Bocah laki-laki asyik bermain sendirian di tepian Situ Gintung. Cuaca mendung berangin memudahkannya menerbangkan layang-layang siang itu. Merapat ke bibir situ, beberapa laki-laki duduk di atas bebatuan saling berjauhan. Suasana dibiarkan senyap tanpa kata-kata sembari menunggu ikan termakan umpan di mata kail mereka.
Di hadapan mereka, hampar air melimpah memantulkan warna hijau tua. Di ujung jauh, tepian situ seperti menyatu dengan kaki langit berbatas garis lurus.
Situ Gintung yang merupakan bagian dari Daerah Aliran Sungai (DAS) Pesanggrahan ini berada di tengah impitan kepadatan kawasan Ciputat, Tangerang Selatan, Banten. Dari ruas beton yang berfungsi sebagai jalan inspeksi, terlihat kompleks kampus besar, rumah sakit, permukiman penduduk, dan berbagai tempat usaha yang mengepung situ.
Akses ke ruang terbuka biru sekaligus ruang terbuka hijau publik ini gampang-gampang susah. Senin (2/11/2020) lalu, tak ditemukan rambu atau penanda arah menuju situ tidak dijumpai di sepanjang Jalan Ciputat Raya. Jika memakai aplikasi pemandu arah, kita akan dibawa ke taman wisata milik swasta.

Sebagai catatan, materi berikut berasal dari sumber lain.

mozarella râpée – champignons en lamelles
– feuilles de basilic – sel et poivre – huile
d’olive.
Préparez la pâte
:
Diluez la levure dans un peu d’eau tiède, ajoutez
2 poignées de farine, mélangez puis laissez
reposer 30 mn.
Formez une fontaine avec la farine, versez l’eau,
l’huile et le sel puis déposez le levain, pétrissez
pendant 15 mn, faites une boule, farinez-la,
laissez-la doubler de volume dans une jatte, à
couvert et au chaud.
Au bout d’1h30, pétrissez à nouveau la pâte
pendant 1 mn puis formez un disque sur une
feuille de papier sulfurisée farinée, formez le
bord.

Obyek wisata tersebut berada di tepi situ, tetapi tidak memiliki akses pemandangan bebas ke arah situ.
Dari Situ Gintung kita juga belajar saat ruang air diserobot semena-mena, sewaktu-waktu air akan melipatgandakan kekuatannya dan kembali merebut miliknya.

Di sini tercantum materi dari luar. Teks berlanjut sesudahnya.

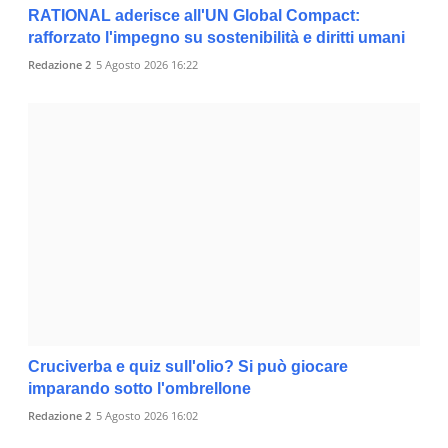
RATIONAL aderisce all'UN Global Compact:
rafforzato l'impegno su sostenibilità e diritti umani
Redazione 2
5 Agosto 2026 16:22
Cruciverba e quiz sull'olio? Si può giocare
imparando sotto l'ombrellone
Redazione 2
5 Agosto 2026 16:02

Jika benar-benar ingin menikmati ruang terbuka publik Situ Gintung, saat menyusuri Jalan Ciputat Raya menuju arah Pamulang, berbeloklah ke kiri ke Jalan Situ Gintung sebelum pertigaan lampu merah Rempoa. Namun, setelah berhasil menemukan Situ Gintung, giliran pusing mencari tempat parkir. Pengguna sepeda motor mungkin lebih mudah karena bisa parkir di pinggir jalan atau dekat warung kaki lima yang buka. Pengguna mobil pasti kebingungan karena tidak ada lahan parkir resmi di sana.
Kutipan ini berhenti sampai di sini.